=== Instructions to follow ===
Starting at the line below with "NO2 01-2025 - 04-2025" and stopping at the line with "antes de comprar", please print each line exactly, those two included, and skip every picture.

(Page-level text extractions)
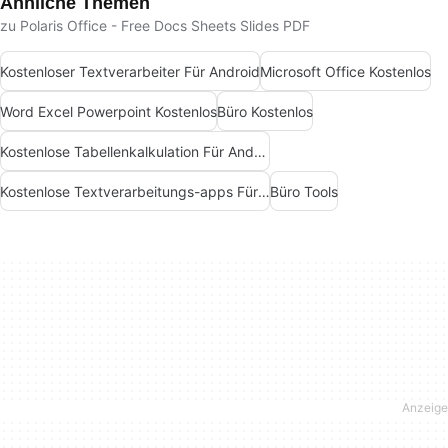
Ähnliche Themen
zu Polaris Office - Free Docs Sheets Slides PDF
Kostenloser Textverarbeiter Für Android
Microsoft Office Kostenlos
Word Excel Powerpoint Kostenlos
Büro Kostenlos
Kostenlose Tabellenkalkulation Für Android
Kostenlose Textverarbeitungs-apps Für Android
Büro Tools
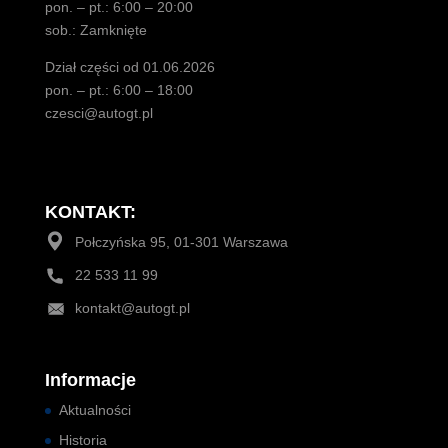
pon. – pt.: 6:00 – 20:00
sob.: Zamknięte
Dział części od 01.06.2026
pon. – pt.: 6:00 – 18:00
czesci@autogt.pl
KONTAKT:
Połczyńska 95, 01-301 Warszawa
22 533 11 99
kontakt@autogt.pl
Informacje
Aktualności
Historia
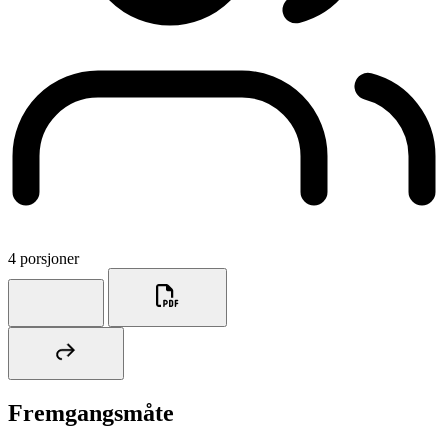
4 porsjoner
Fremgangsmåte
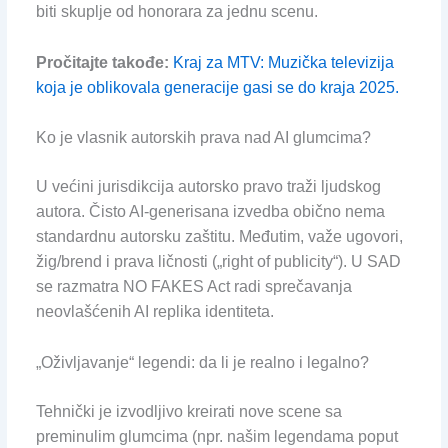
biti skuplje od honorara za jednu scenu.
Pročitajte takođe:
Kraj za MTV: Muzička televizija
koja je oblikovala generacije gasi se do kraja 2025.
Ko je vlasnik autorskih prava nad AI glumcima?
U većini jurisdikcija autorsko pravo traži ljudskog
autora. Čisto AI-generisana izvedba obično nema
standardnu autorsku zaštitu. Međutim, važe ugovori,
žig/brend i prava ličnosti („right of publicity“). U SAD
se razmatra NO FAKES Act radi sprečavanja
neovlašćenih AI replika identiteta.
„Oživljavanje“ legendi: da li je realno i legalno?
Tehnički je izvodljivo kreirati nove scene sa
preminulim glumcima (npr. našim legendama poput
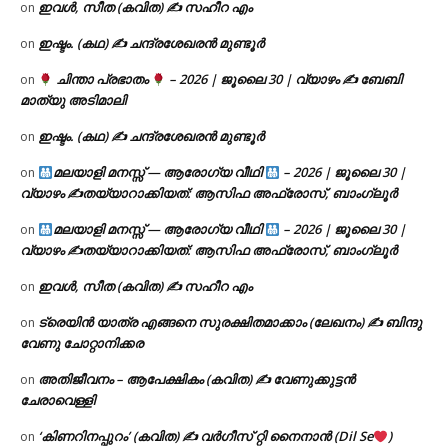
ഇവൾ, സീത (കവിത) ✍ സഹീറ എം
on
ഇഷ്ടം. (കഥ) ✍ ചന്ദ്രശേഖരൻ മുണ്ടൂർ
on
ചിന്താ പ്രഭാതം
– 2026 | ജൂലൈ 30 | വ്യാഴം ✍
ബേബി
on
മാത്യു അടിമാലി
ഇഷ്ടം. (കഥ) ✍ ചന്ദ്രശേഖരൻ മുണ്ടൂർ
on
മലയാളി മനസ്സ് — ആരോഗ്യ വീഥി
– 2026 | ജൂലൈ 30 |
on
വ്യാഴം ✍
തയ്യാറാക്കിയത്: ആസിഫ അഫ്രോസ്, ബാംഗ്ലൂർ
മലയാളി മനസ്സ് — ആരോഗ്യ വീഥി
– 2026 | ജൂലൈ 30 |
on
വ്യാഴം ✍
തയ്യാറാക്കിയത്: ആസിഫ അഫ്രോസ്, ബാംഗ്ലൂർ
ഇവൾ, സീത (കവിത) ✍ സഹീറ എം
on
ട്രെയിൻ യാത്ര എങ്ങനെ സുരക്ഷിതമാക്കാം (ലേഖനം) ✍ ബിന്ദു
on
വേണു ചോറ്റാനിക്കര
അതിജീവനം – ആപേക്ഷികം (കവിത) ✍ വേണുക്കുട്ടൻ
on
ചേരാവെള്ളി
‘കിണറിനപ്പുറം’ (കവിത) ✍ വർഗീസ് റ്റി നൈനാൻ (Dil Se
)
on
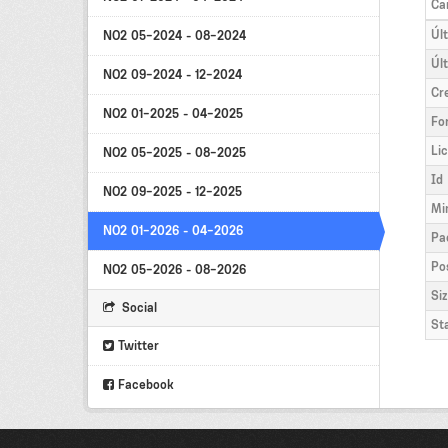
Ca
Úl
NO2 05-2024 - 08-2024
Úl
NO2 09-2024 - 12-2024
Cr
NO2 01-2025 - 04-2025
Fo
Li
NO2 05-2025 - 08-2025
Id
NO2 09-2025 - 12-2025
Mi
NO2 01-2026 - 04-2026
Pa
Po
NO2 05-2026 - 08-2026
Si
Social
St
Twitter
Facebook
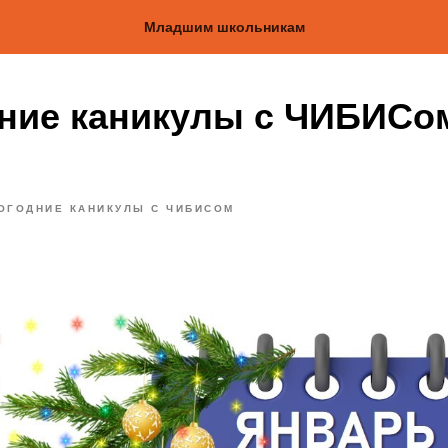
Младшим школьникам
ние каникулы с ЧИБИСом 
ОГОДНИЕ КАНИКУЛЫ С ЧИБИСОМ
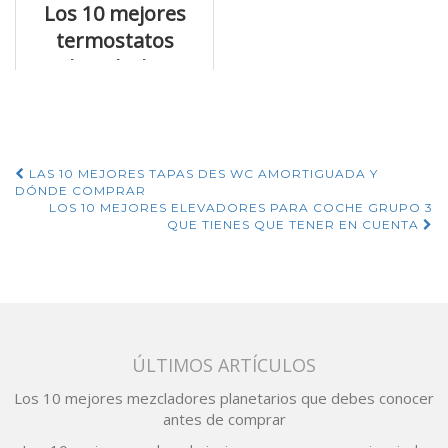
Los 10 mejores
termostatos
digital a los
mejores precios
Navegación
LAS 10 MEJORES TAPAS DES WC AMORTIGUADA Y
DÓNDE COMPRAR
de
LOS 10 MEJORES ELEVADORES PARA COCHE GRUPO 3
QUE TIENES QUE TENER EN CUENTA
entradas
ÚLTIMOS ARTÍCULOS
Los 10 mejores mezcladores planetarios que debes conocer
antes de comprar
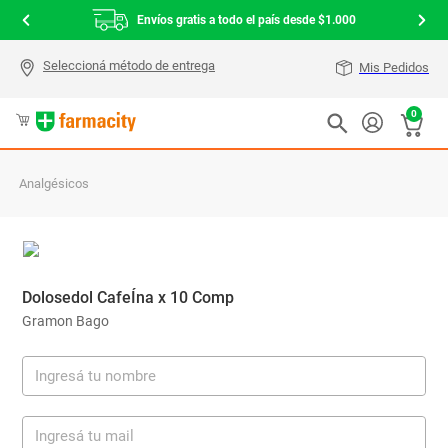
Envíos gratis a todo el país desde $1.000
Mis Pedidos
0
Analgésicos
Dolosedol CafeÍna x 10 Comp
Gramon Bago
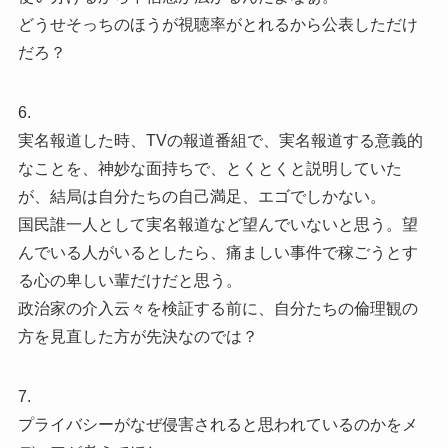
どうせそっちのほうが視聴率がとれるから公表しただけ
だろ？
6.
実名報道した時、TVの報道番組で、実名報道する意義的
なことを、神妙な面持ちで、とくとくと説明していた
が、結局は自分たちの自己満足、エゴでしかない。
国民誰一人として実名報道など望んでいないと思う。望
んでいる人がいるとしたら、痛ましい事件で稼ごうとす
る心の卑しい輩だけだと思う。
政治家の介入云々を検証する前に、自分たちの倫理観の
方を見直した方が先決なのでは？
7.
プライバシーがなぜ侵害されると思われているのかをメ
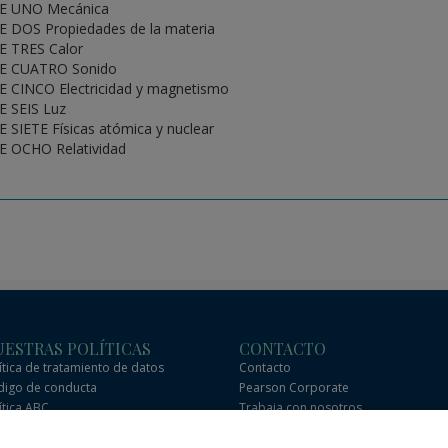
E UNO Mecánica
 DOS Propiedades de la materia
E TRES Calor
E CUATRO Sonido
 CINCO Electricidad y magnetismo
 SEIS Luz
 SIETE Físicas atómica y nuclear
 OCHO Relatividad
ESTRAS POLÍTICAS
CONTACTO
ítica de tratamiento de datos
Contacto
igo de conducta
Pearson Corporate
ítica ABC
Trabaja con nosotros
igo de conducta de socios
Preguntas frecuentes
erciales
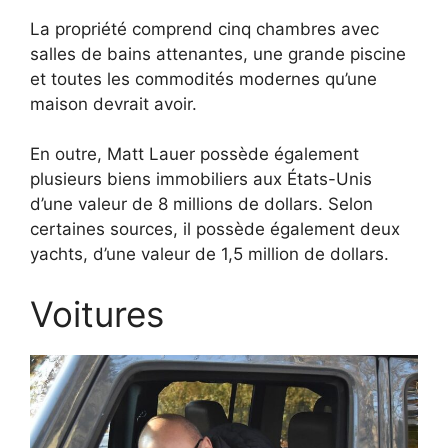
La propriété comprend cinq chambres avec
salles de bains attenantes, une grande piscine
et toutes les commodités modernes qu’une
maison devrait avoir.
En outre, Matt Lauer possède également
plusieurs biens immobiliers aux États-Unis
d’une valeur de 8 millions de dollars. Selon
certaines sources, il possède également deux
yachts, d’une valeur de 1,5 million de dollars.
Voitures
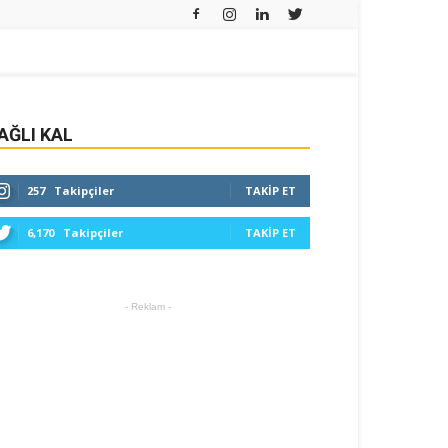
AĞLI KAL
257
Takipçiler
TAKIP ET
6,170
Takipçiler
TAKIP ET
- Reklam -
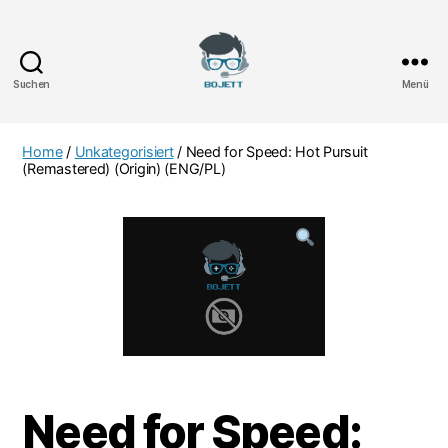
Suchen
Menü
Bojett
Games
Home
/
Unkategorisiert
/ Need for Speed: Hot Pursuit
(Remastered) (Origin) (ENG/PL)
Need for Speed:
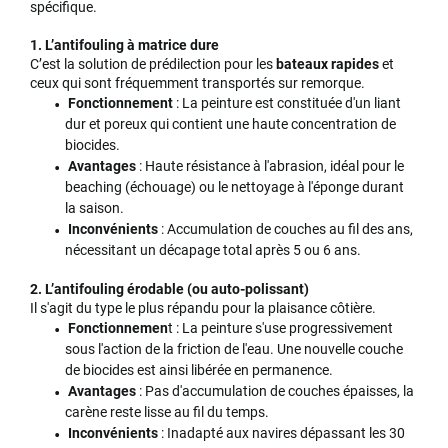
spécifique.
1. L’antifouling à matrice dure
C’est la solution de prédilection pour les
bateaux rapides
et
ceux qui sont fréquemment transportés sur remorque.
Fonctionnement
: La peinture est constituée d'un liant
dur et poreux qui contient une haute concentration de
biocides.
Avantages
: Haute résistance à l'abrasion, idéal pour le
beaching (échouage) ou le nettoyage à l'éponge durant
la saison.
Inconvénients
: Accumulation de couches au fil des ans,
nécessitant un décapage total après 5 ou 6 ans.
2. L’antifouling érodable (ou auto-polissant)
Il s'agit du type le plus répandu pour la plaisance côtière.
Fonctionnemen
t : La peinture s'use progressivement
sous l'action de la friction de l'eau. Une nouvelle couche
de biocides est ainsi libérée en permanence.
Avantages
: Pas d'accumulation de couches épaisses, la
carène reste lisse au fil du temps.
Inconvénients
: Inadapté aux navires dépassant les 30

=== Answer section ===
NO2 01-2025 - 04-2025
Fo
Li
NO2 05-2025 - 08-2025
Id
NO2 09-2025 - 12-2025
Mi
NO2 01-2026 - 04-2026
Pa
Po
NO2 05-2026 - 08-2026
Si
Social
St
Twitter
Facebook
Младшим школьникам
ние каникулы с ЧИБИСом 
ОГОДНИЕ КАНИКУЛЫ С ЧИБИСОМ
Los 10 mejores
termostatos
digital a los
mejores precios
Navegación
LAS 10 MEJORES TAPAS DES WC AMORTIGUADA Y
DÓNDE COMPRAR
de
LOS 10 MEJORES ELEVADORES PARA COCHE GRUPO 3
QUE TIENES QUE TENER EN CUENTA
entradas
ÚLTIMOS ARTÍCULOS
Los 10 mejores mezcladores planetarios que debes conocer
antes de comprar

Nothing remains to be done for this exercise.